# Duathlon Beginner Times



## fee134 (9 May 2015)

Hi there,

I am keen to do my first duathlon this year and would appreciate some advice as to realistic targets. I'm looking at a sprint duathlon 5k run - 20k cycle - 5k run.

I'm reasonably fit and have a good couple of months to train and wonder if anyone can suggest what reasonable times would be?

I'm not out to win but I would like a challenge, and having target times would help with my training! I can run and cycle these distances already so need something to work for (and I don't want to be last...!)

I know it depends on many factors but an idea of what is a good time for my first duathlon would be appreciated!


----------



## peanut_85 (9 May 2015)

I'm thinking of doing a olympic length duathlon, 10k, 40k, 5k, and would be interested in times for that as well.

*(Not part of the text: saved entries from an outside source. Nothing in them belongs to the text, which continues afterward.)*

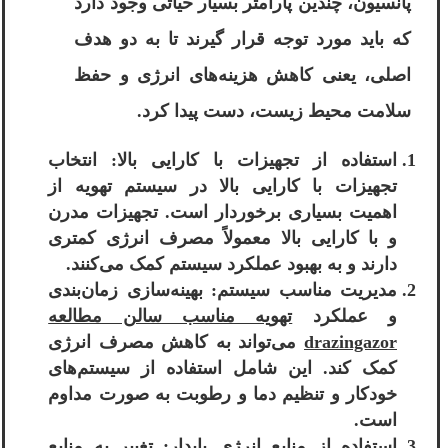
پانسیون، چندین پارامتر بسیار حیاتی وجود دارد
که باید مورد توجه قرار گیرند تا به دو هدف
اصلی، یعنی کاهش هزینه‌های انرژی و حفظ
سلامت محیط زیست، دست پیدا کرد.
استفاده از تجهیزات با کارایی بالا: انتخاب
تجهیزات با کارایی بالا در سیستم تهویه از
اهمیت بسیاری برخوردار است. تجهیزات مدرن
و با کارایی بالا معمولاً مصرف انرژی کمتری
دارند و به بهبود عملکرد سیستم کمک می‌کنند.
مدیریت مناسب سیستم: بهینه‌سازی زمان‌بندی
و عملکرد
تهویه مناسب سالن مطالعه
drazingazor
می‌تواند به کاهش مصرف انرژی
کمک کند. این شامل استفاده از سیستم‌های
خودکار و تنظیم دما و رطوبت به صورت مداوم
است.
استفاده از منابع انرژی پایدار: تغییر به منابع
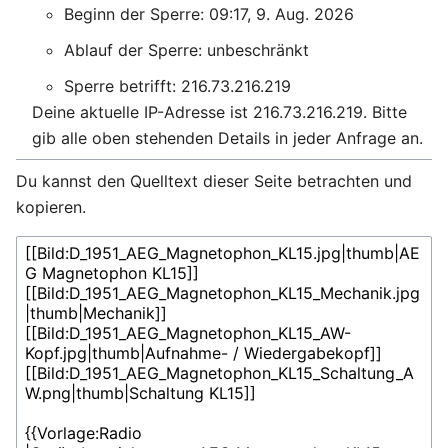
Beginn der Sperre: 09:17, 9. Aug. 2026
Ablauf der Sperre: unbeschränkt
Sperre betrifft: 216.73.216.219
Deine aktuelle IP-Adresse ist 216.73.216.219. Bitte
gib alle oben stehenden Details in jeder Anfrage an.
Du kannst den Quelltext dieser Seite betrachten und
kopieren.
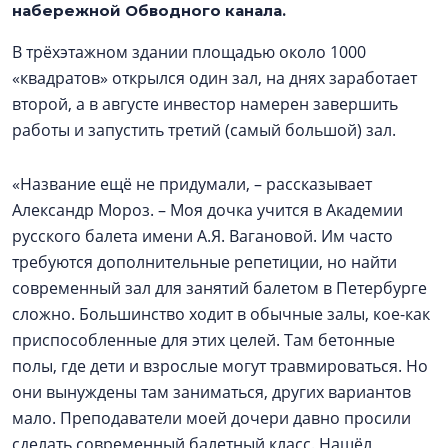
набережной Обводного канала.
В трёхэтажном здании площадью около 1000
«квадратов» открылся один зал, на днях заработает
второй, а в августе инвестор намерен завершить
работы и запустить третий (самый большой) зал.
«Название ещё не придумали, – рассказывает
Александр Мороз. – Моя дочка учится в Академии
русского балета имени А.Я. Вагановой. Им часто
требуются дополнительные репетиции, но найти
современный зал для занятий балетом в Петербурге
сложно. Большинство ходит в обычные залы, кое-как
приспособленные для этих целей. Там бетонные
полы, где дети и взрослые могут травмироваться. Но
они вынуждены там заниматься, других вариантов
мало. Преподаватели моей дочери давно просили
сделать современный балетный класс. Нашёл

Perhaps I'm being a bit silly but would be a bit embarrassed finishing last!


----------



## learner1 (18 Nov 2021)

fee134 said:


> Hi there,
> 
> I am keen to do my first duathlon this year and would appreciate some advice as to realistic targets. I'm looking at a sprint duathlon 5k run - 20k cycle - 5k run.
> 
> ...


Did you get any reply to your question. I would like to learn from the responses you got if any that is.


----------



## cougie uk (18 Nov 2021)

I don't think we've seen those posters since. 

You could try looking up results for duathlons but they're often very rough distances. It's hard to get a bike and run legs precise.

I'd not sweat it though - there will be people of all standards there from people who win races to people who just want to finish.

They're good fun.


----------